Intercorrência incomum
No meio do caminho, aconteceu comigo uma intercorrência pouco comum. Levei um tombo cinematográfico da escada da minha casa, quebrei 4 vértebras, bati a cabeça e abri um rasgo de 10 pontos na parte de trás do crânio. Em atendimento no hospital, um dos exames de tomografia detectou um aneurisma na parte esquerda do cérebro.
Pelo tamanho e formato do edema, o neurocirurgião recomendou cirurgia imediata. Tudo transcorreu perfeitamente, e depois de 14 dias de internação meu cérebro já estava novo em folha. Resta somente uma pequena paralisia na parte esquerda do rosto, que vai se normalizando ao longo do tempo.
O fato é que essa intercorrência, como qualquer outra, tem de ser avisada para os pesquisadores. Por conta da cirurgia e do aneurisma, os médicos responsáveis e o hospital onde fiquei internada foram obrigados a mandar absolutamente todas as informações sobre minha estadia no hospital: desde o tombo, passando pela morfina que tomei, os medicamentos administrados e suas respectivas doses, resultados de exames etc.

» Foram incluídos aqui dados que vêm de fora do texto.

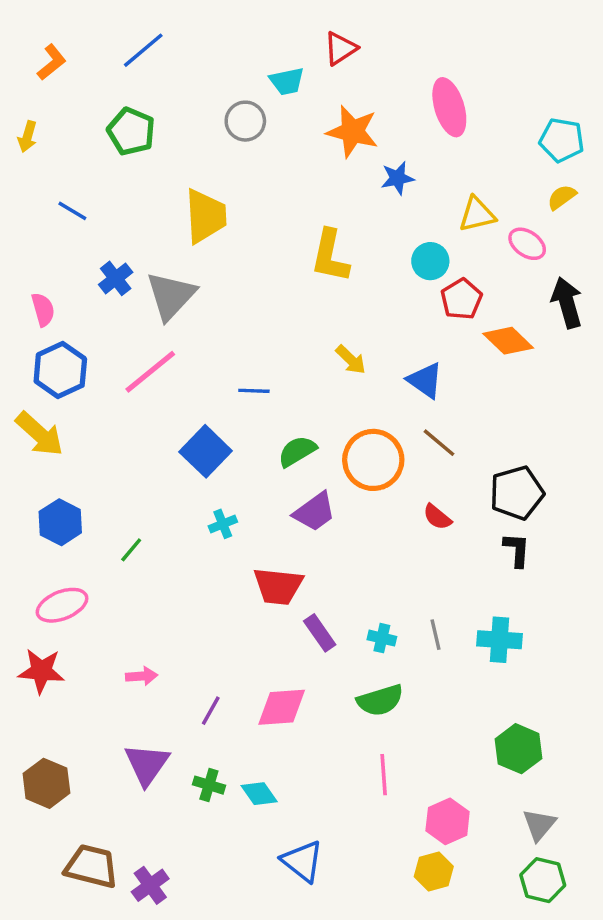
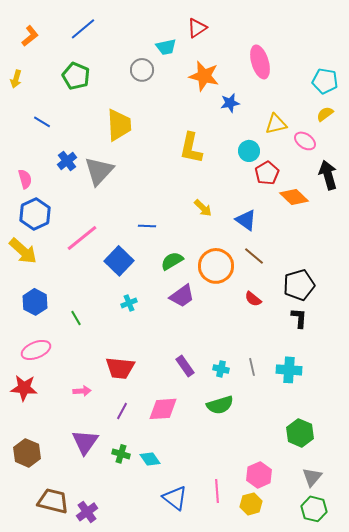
pink line: (150, 372) -> (82, 238), moved
green line: (131, 550) -> (76, 318), turned -70
red trapezoid: (278, 586) -> (120, 368), moved
pink line: (384, 775) -> (217, 491), moved

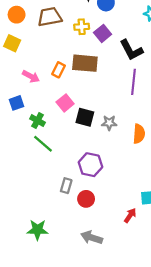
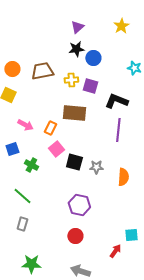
purple square: (103, 33) -> (90, 86), turned -35
black L-shape: (131, 50) -> (116, 101), turned 140
orange rectangle: (58, 70) -> (50, 128), moved
green line: (43, 144) -> (22, 196), moved
gray rectangle: (66, 186) -> (22, 224), moved

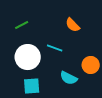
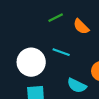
green line: (22, 25) -> (56, 18), moved

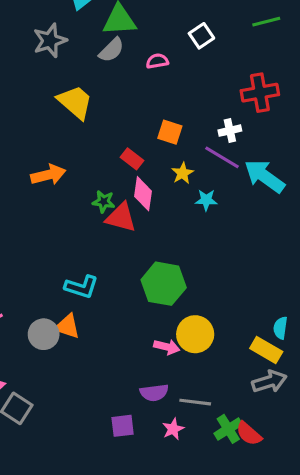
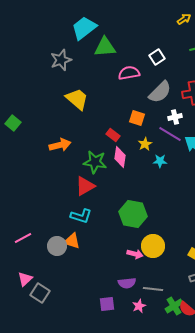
gray semicircle: (111, 50) -> (160, 92), moved, size x1.4
pink semicircle: (157, 61) -> (129, 73), size x1.5
green star: (104, 202) -> (95, 162), size x1.6
red triangle: (121, 217) -> (85, 186), moved, turned -45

Todas as pesquisas de ensaios clínicos sérios devem “anotar” tudo o que acontece com os pacientes. Caso os números – e somente eles – demonstrem associações significativas (existe um cálculo matemático para isso) entre o medicamento e as intercorrências, pode haver a suspeita sobre uma possível associação entre a substância testada e a possibilidade da existência de um fator de causa e efeito, o tal “efeito colateral”.
Nesse caso, é normal que o ensaio tenha uma pausa para que os pesquisadores façam contas. Quando a suspeita é descartada, geralmente o trabalho é reiniciado em alguns dias. Caso essa relação de causa e efeito tenha um número e um peso que possam interferir na segurança dos pacientes, o estudo é interrompido.
E ainda: caso os resultados entre o grupo “intervenção” (que tomou o medicamento) e o grupo “controle” (que tomou placebo) tenham números muito parecidos, ou “perto da linha de nulidade”, o estudo é interrompido, simplesmente porque não vale mais a pena investir para que seja estudado com mais profundidade.
Tudo isso para dizer que o aneurisma não teve nada a ver com a vacina. Foi, provavelmente, causado pela queda ou simplesmente já estava lá para ser descoberto a tempo de não romper.
Mistério esclarecido
Em março deste ano, ao fim dos estudos, o mistério da dose que recebi em novembro de 2020 foi desvendado. Em mais uma visita ao território Janssen, soube que havia tomado a vacina mesmo. E ganhei de brinde uma sacolinha e uma carteirinha de vacinação que só ganha quem participou do consórcio “Ensemble”, responsável pela pesquisa em todo o mundo.
Quem recebeu placebo lá no início dos testes tomou a vacina assim que os computadores revelaram em qual dos grupos eles estavam.
Muita gente me chamou de “corajosa”, “heroína”, “mulher maravilha” por ter entrado como voluntária em um ensaio clínico. Que nada. Quanto mais gente participar desses testes e levá-los a sério (sem abandoná-los, por exemplo), mais a ciência conseguirá probabilidades positivas da eficácia e eficiência de remédios, vacinas, intervenções não invasivas e, acima de tudo, melhorar da qualidade de vida.
Seja bem-vinda ao Brasil, Janssen. Sejam bem-vindas todas as vacinas bem elaboradas, bem testadas e principalmente aprovadas por órgãos competentes de avaliação clínica em todo o mundo. Elas representam um alento para barrar várias doenças. E a Covid-19 é, sem dúvida, a que mais nos preocupa no momento.